NEW DELHI: Seeking to fast-track Indo-U.S. civil nuclear energy cooperation, Washington suggested that the two countries opt for international convention to resolve impasse over liability in case of accidents, a stand that may not be in tune with New Delhi's position.
"Discussion is tomorrow in Mumbai. We will hear about this then. We have been told by our colleagues in India that ... We can find a way to it in (the framework of) International Liability Convention, which will come into force this year," he said when asked about the reasons for delay in implementation of nuclear projects in India.
The Civil Liability for Nuclear Damage Act, which enables operator of nuclear power plants in India to seek partial compensation from suppliers in case of accidents, is hampering projects in the country.
Suppliers of nuclear equipment from the U.S., Canada and other countries see the Nuclear Damage Act as a hurdle in selling nuclear reactors to India.
The U.S. position of resolving liability issue under the international convention, however, is at variance with India's stand which was articulated by Planning Commission Deputy Chairman Montek Singh Ahluwalia.

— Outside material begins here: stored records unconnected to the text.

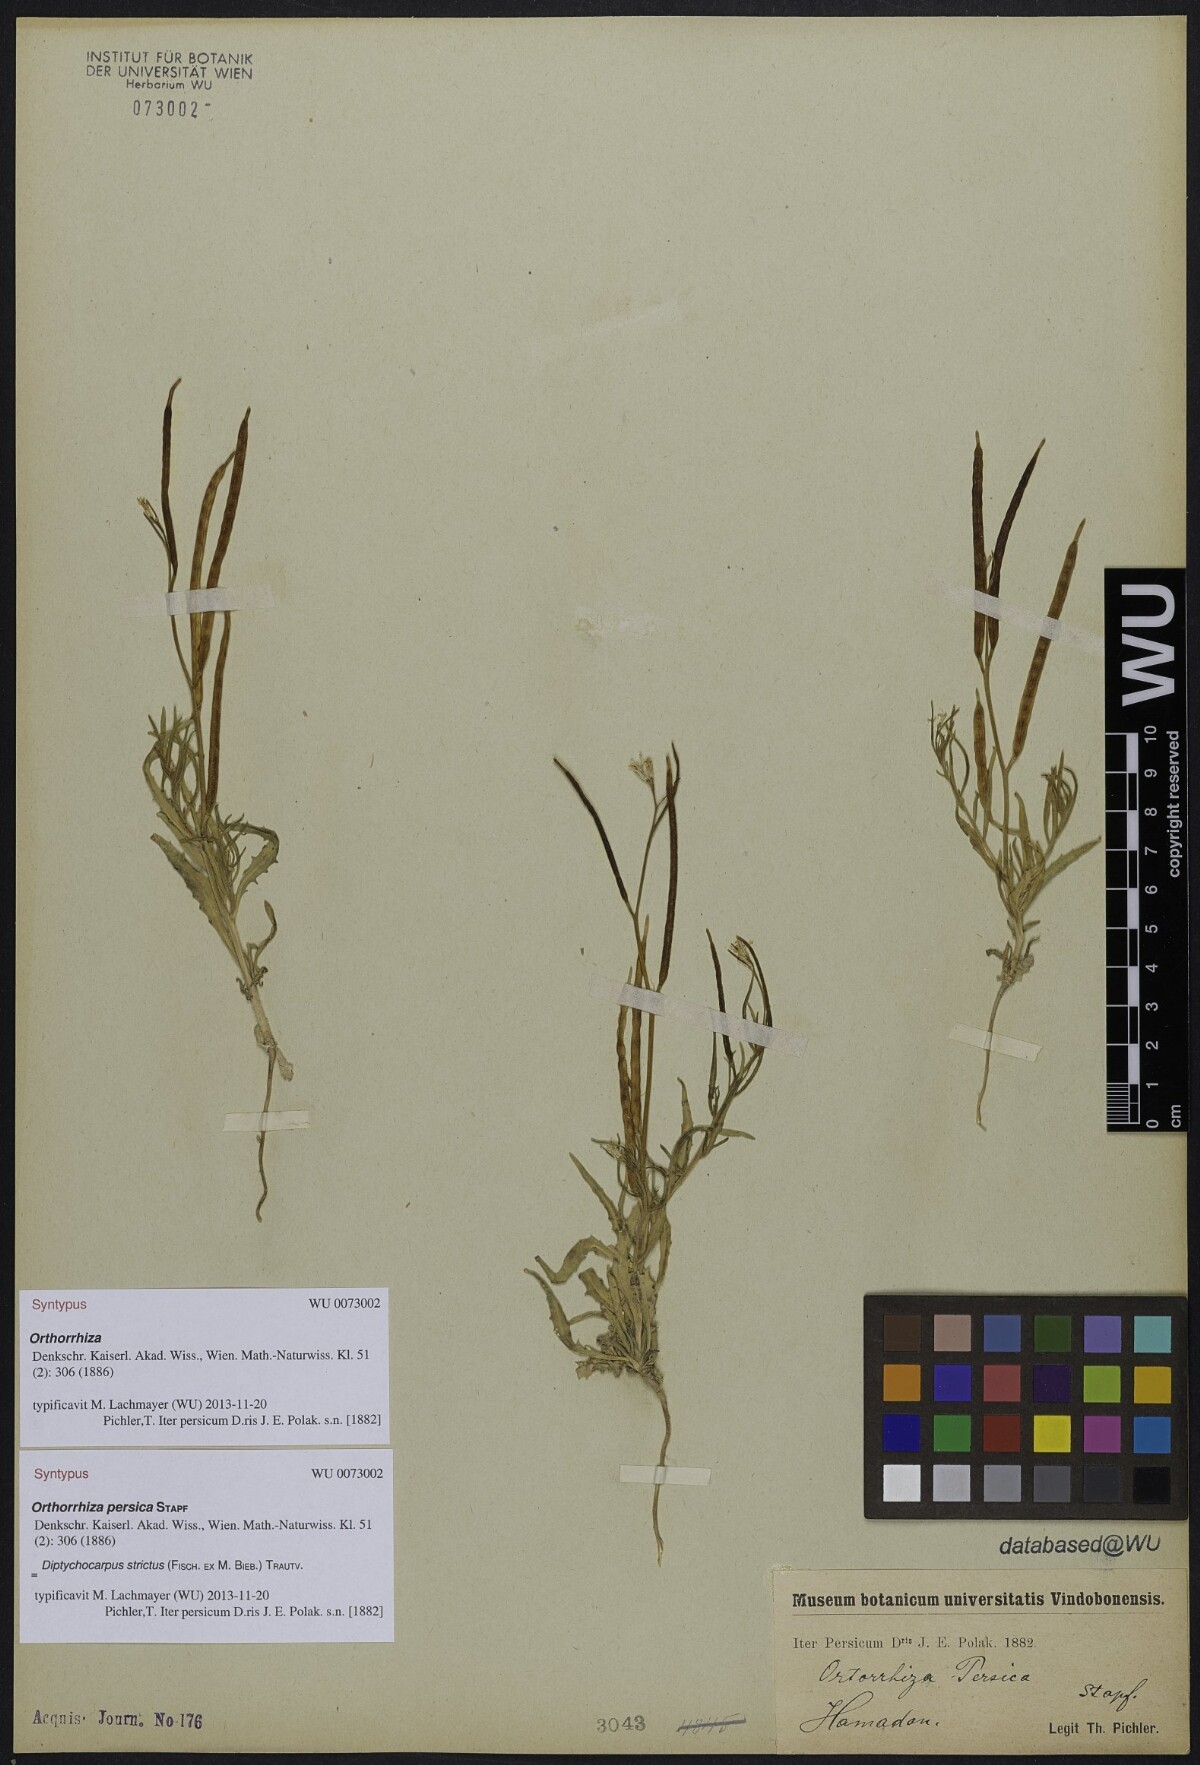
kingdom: Plantae
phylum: Tracheophyta
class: Magnoliopsida
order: Brassicales
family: Brassicaceae
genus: Diptychocarpus
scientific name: Diptychocarpus strictus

Explaining India's position, Ahluwalia said, "I am confident that the problem that have arisen can be resolved within the frame of civil nuclear agreement.
"We are hopeful that within the existing framework of the Civil Nuclear Liability Act it should be possible to resolve these problems, this will be good for not just US suppliers.. Also good for French, Canadian, Russian and Indian suppliers."